In this example, the trader earns a nice return on a small widening of the spread. From a starting spread of $0.05, the spread needs to widen just $0.10 (about 3% on a $3.50 price) for the trader to earn $2,500 in profit. With an initial margin of just $2,500, the trade returns a 100% profit on a tiny change in the spread pricing. That’s the appeal of the bull calendar spread.

Of course, if the spread moves $0.10 in the other direction, it will hurt the trade as much as the positive move helped it. If the trade narrows beyond the initial $0.05 spread, the trader begins to lose money. And if that 3% move does happen, the trader will have to raise equity quickly — a full $2,500 to maintain the position.

4. Bear calendar spread

Like the bull calendar spread, the bear calendar spread has the trader buying and selling contracts on the same underlying asset but with different expirations. A calendar spread reduces the risk by neutralizing the key driver of the contract’s value — the underlying asset. In a bear calendar spread, the trader sells the short-term contract and buys the long-term contract. The goal of this futures trading strategy is to see the spread widen in favor of the short contract.

With a bear calendar spread, traders have multiple ways to win since the spread can widen in a few ways: The long contract goes down, the short contract goes up, the long goes down while the short goes up, the long goes down more than the short goes down, and the long goes up less than the short goes up. The important point is that the short September contract becomes more expensive relative to the long December contract.

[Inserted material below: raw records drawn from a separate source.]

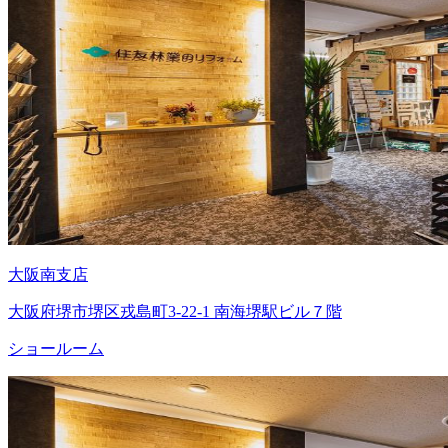
大阪南支店
大阪府堺市堺区戎島町3-22-1 南海堺駅ビル７階
ショールーム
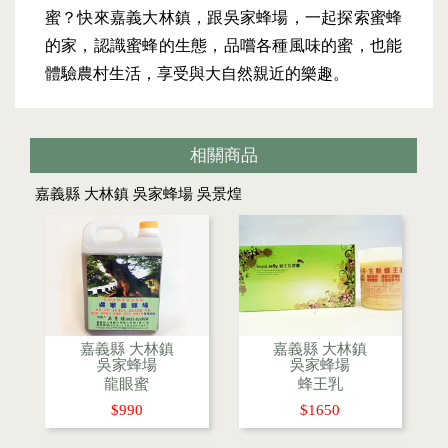
蜜？快來嘉義大林鎮，跟吳家蜂場，一起探索蜜蜂
的家，認識蜜蜂的生態，品嚐各種風味的蜜，也能
體驗農村生活，享受與大自然親近的樂趣。
相關商品
嘉義縣 大林鎮 吳家蜂場 吳景煌
嘉義縣 大林鎮
嘉義縣 大林鎮
吳家蜂場
吳家蜂場
龍眼蜜
蜂王乳
$990
$1650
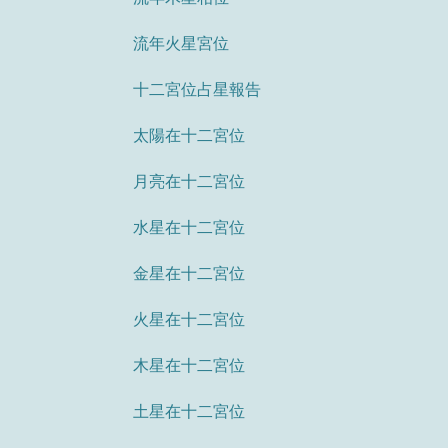
流年火星宮位
十二宮位占星報告
太陽在十二宮位
月亮在十二宮位
水星在十二宮位
金星在十二宮位
火星在十二宮位
木星在十二宮位
土星在十二宮位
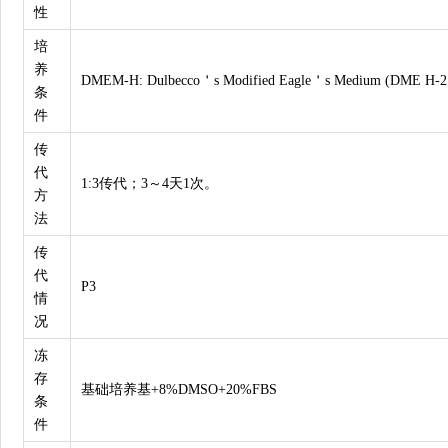
性
培
养
DMEM-H: Dulbecco＇s Modified Eagle＇s Medium (DME H-21 
条
件
传
代
1:3传代；3～4天1次。
方
法
传
代
P3
情
况
冻
存
基础培养基+8%DMSO+20%FBS
条
件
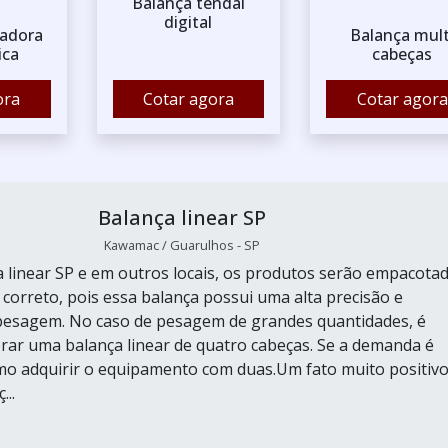
Balança tendal
digital
sadora
Balança mult
ica
cabeças
ora
Cotar agora
Cotar agora
Balança linear SP
Kawamac / Guarulhos - SP
 linear SP e em outros locais, os produtos serão empacota
correto, pois essa balança possui uma alta precisão e
pesagem. No caso de pesagem de grandes quantidades, é
rar uma balança linear de quatro cabeças. Se a demanda é
o adquirir o equipamento com duas.Um fato muito positiv
...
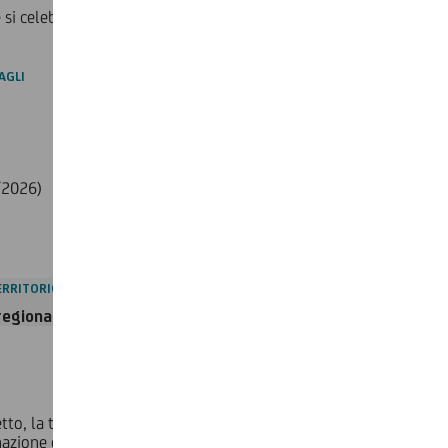
 si celebrano i
20 anni del Fondo Carta Etica.
AGLI
4/2026)
TERRITORIO
regionali.
tto, la trasparenza e l’affidabilità nella selezione delle
nazione dei fondi, individuando gli ambiti di intervento, i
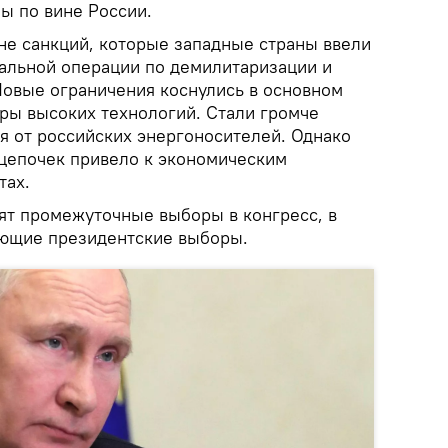
ы по вине России.
не санкций, которые западные страны ввели
иальной операции по демилитаризации и
овые ограничения коснулись в основном
еры высоких технологий. Стали громче
я от российских энергоносителей. Однако
цепочек привело к экономическим
тах.
т промежуточные выборы в конгресс, в
ующие президентские выборы.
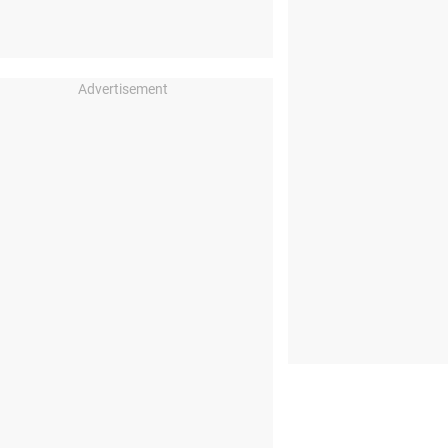
Advertisement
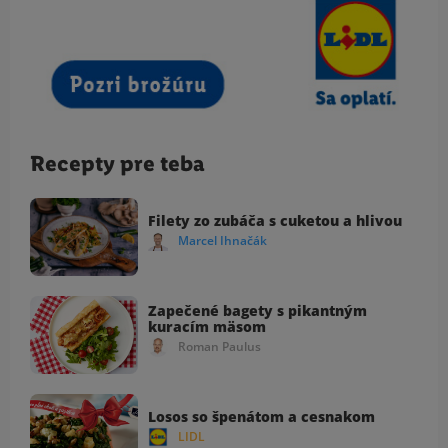
Recepty pre teba
Filety zo zubáča s cuketou a hlivou
Marcel Ihnačák
Zapečené bagety s pikantným
kuracím mäsom
Roman Paulus
Losos so špenátom a cesnakom
LIDL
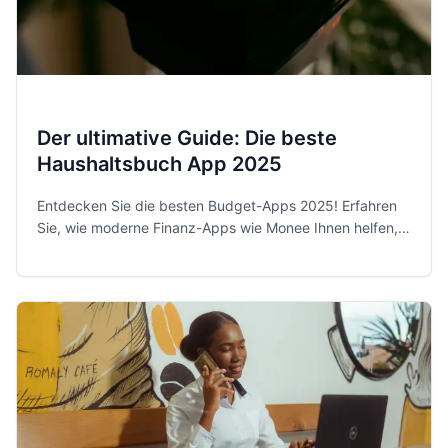
Der ultimative Guide: Die beste
Haushaltsbuch App 2025
Entdecken Sie die besten Budget-Apps 2025! Erfahren
Sie, wie moderne Finanz-Apps wie Monee Ihnen helfen,
Ihre Ausgaben zu kontrollieren und Sparziele zu
erreichen.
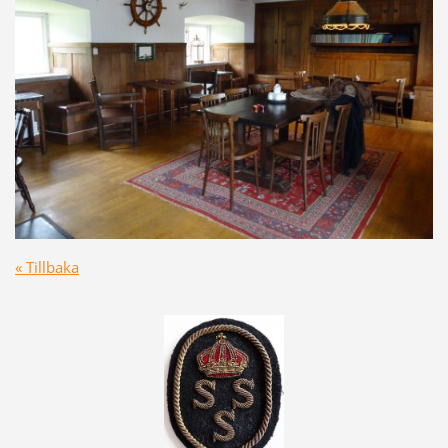
« Tillbaka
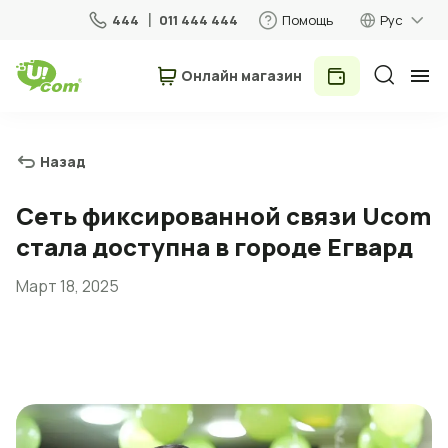
444
011 444 444
Помощь
Рус
Онлайн магазин
Частные лица
Бизнес
Назад
Для дома
Сеть фиксированной связи Ucom
стала доступна в городе Егвард
Мобильная связь
Март 18, 2025
Роуминг
5G сеть
Новый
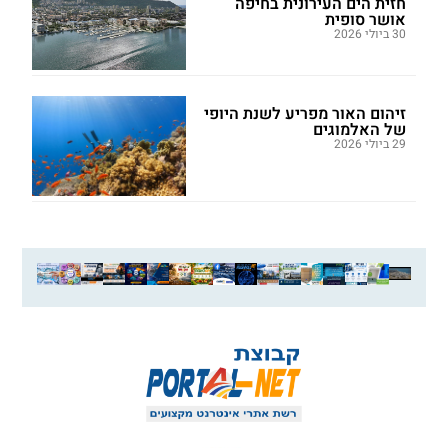
חזית הים העירונית בחיפה
אושר סופית
30 ביולי 2026
זיהום האור מפריע לשנת היופי
של האלמוגים
29 ביולי 2026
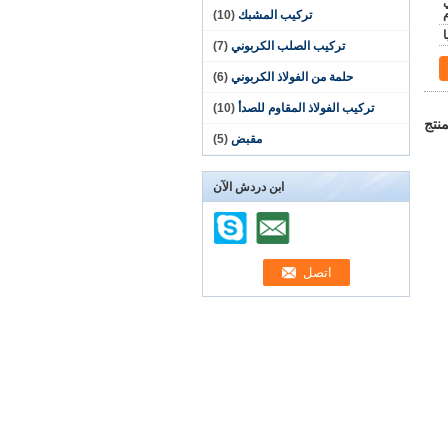
ي
تركيب المشبك
(10)
تركيب الصلب الكربوني
(7)
حلمة من الفولاذ الكربوني
(6)
تركيب الفولاذ المقاوم للصدأ
(10)
نتج
مقبض
(5)
ابن دردش الآن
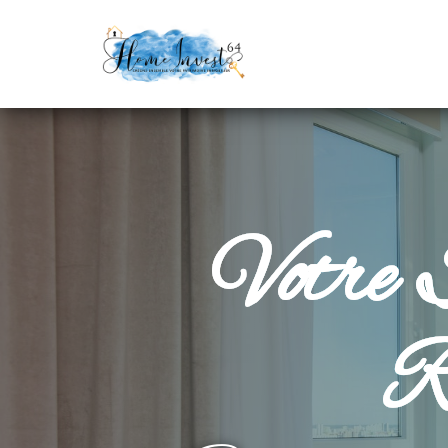
Votre S
R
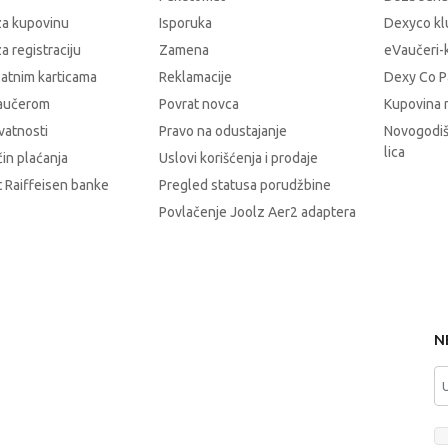
za kupovinu
Isporuka
Dexyco klu
a registraciju
Zamena
eVaučeri-
latnim karticama
Reklamacije
Dexy Co P
vaučerom
Povrat novca
Kupovina 
ivatnosti
Pravo na odustajanje
Novogodiš
lica
čin plaćanja
Uslovi korišćenja i prodaje
 Raiffeisen banke
Pregled statusa porudžbine
Povlačenje Joolz Aer2 adaptera
N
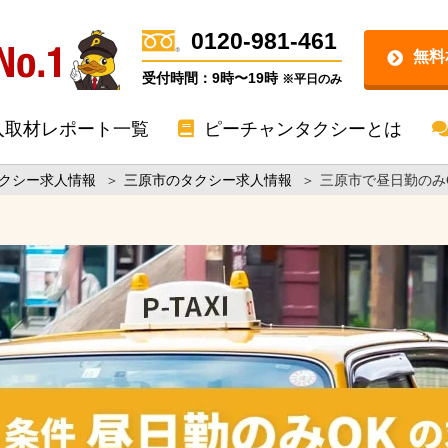
0120-981-461
無料
受付時間：9時〜19時
※平日のみ
入取材レポート一覧
ピーチャンタクシーとは
クシー求人情報
＞
三原市のタクシー求人情報
＞
三原市で昼日勤のみ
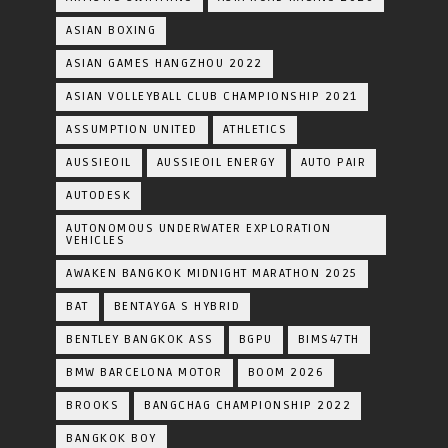
ASIAN BOXING
ASIAN GAMES HANGZHOU 2022
ASIAN VOLLEYBALL CLUB CHAMPIONSHIP 2021
ASSUMPTION UNITED
ATHLETICS
AUSSIEOIL
AUSSIEOIL ENERGY
AUTO PAIR
AUTODESK
AUTONOMOUS UNDERWATER EXPLORATION
VEHICLES
AWAKEN BANGKOK MIDNIGHT MARATHON 2025
BAT
BENTAYGA S HYBRID
BENTLEY BANGKOK ASS
BGPU
BIMS47TH
BMW BARCELONA MOTOR
BOOM 2026
BROOKS
BANGCHAG CHAMPIONSHIP 2022
BANGKOK BOY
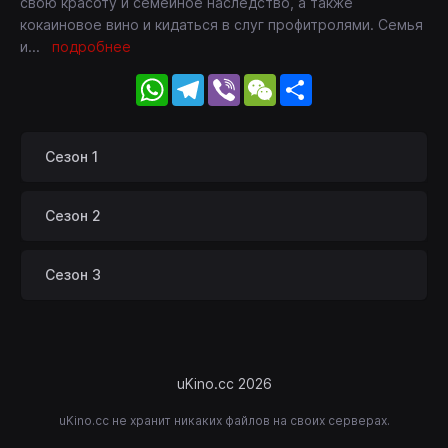
свою красоту и семейное наследство, а также
кокаиновое вино и кидаться в слуг профитролями. Семья
и
...
подробнее
WhatsApp
Telegram
Viber
WeChat
Share
Сезон 1
Сезон 2
Сезон 3
uKino.cc 2026
uKino.cc не хранит никаких файлов на своих серверах.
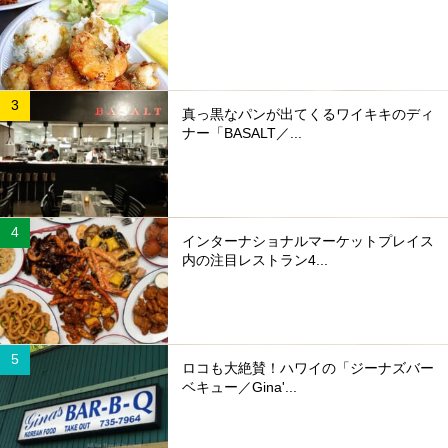
真っ黒なパンが出てくるワイキキのディ
ナー「BASALT／...
インターナショナルマーケットプレイス
内の注目レストラン4...
ロコも大絶賛！ハワイの「ジーナズバー
ベキュー／Gina'...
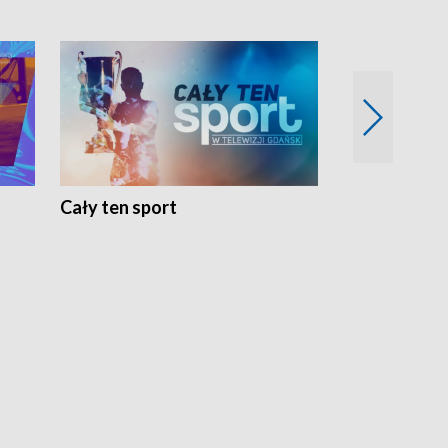
Cały ten sport
Energia kobi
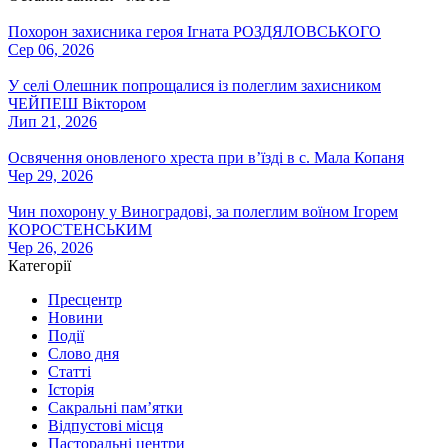
Похорон захисника героя Ігната РОЗДЯЛОВСЬКОГО
Сер 06, 2026
У селі Олешник попрощалися із полеглим захисником
ЧЕЙПЕШ Віктором
Лип 21, 2026
Освячення оновленого хреста при вʼїзді в с. Мала Копаня
Чер 29, 2026
Чин похорону у Виноградові, за полеглим воїном Ігорем
КОРОСТЕНСЬКИМ
Чер 26, 2026
Категорії
Пресцентр
Новини
Події
Слово дня
Статті
Історія
Сакральні пам’ятки
Відпустові місця
Пасторальні центри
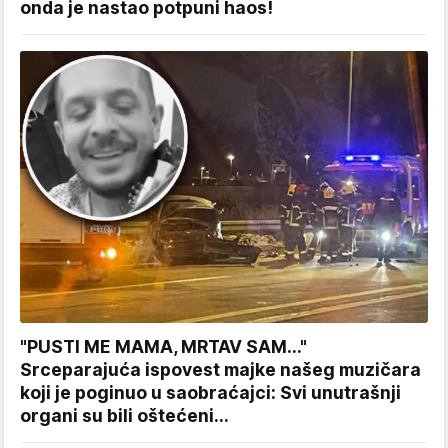
onda je nastao potpuni haos!
"PUSTI ME MAMA, MRTAV SAM..."
Srceparajuća ispovest majke našeg muzičara
koji je poginuo u saobraćajci: Svi unutrašnji
organi su bili oštećeni...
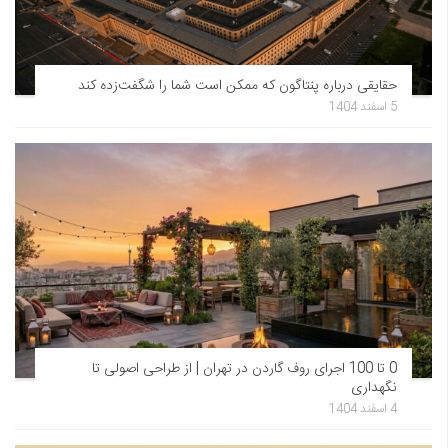
حقایقی درباره پنتاگون که ممکن است شما را شگفت‌زده کند
5 اسفند 1404
0 تا 100 اجرای روف گاردن در تهران | از طراحی اصولی تا
نگهداری
4 اسفند 1404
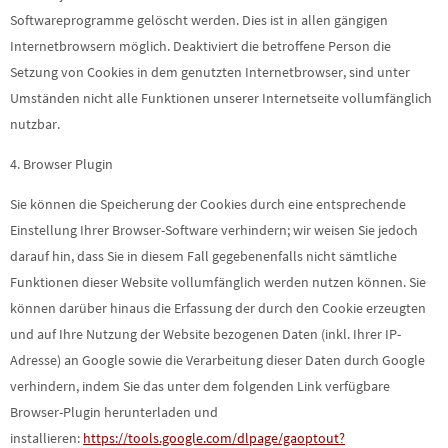
Softwareprogramme gelöscht werden. Dies ist in allen gängigen
Internetbrowsern möglich. Deaktiviert die betroffene Person die
Setzung von Cookies in dem genutzten Internetbrowser, sind unter
Umständen nicht alle Funktionen unserer Internetseite vollumfänglich
nutzbar.
4. Browser Plugin
Sie können die Speicherung der Cookies durch eine entsprechende
Einstellung Ihrer Browser-Software verhindern; wir weisen Sie jedoch
darauf hin, dass Sie in diesem Fall gegebenenfalls nicht sämtliche
Funktionen dieser Website vollumfänglich werden nutzen können. Sie
können darüber hinaus die Erfassung der durch den Cookie erzeugten
und auf Ihre Nutzung der Website bezogenen Daten (inkl. Ihrer IP-
Adresse) an Google sowie die Verarbeitung dieser Daten durch Google
verhindern, indem Sie das unter dem folgenden Link verfügbare
Browser-Plugin herunterladen und
installieren:
https://tools.google.com/dlpage/gaoptout?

Best to use when: The trader must expect the short contract to increase relatively more than the long contract, widening the value of the spread and creating a profit. A bear calendar spread is a more conservative position that is less volatile, requiring less margin to set up than a one-leg futures position, and this is a significant advantage of the spread trade. This lower margin requirement allows the trader to achieve a higher return on capital.

Example of a bear calendar spread: Expecting corn to fall over the next few months, you sell five September contracts with 5,000 bushels each for $3.50 and buy five December contracts for $3.55. The trade requires initial margin of $500 and maintenance margin of $450 per spread. With five spreads, you need an initial margin of $2,500 and maintenance margin of $2,250.

Net spread (December - September)Bear calendar spread’s profit
$0.15-$2,500
$0.10-$1,250
$0.05$0
$0$1,250
-$0.05$2,500
-$0.10$3,750

Risks and rewards: The appeal of the bear calendar spread is that you can generate nice returns on a conservative strategy while the broker requires lower margin. This reduced margin helps boost your percentage return on a successful trade.

In this example, the trader earns a nice return on a small move of the spread. From a starting spread of $0.05, the spread needs to fall just $0.10 (about 3% on a $3.50 contract) for the trader to earn $2,500 in profit. With an initial margin of just $2,500, the trade returns a 100% profit on a tiny change in the spread. That’s why traders like the bear calendar spread.

Of course, if the spread moves $0.10 in the other direction, the return will be hit as much as the positive move helped it. If the spread rises beyond the initial $0.05 spread, the trader begins to lose money. If that 3% move does happen, the trader will have to raise equity quickly — a full $2,500 to maintain the position.

Bottom line

With low margin requirements and sometimes-high volatility, futures offer some of the most exciting trading action in the public markets. So it’s no wonder futures trading draws some of the most advanced traders. But it can present some challenges for new traders, and learning key trading strategies is the first step toward establishing a process for successful trading.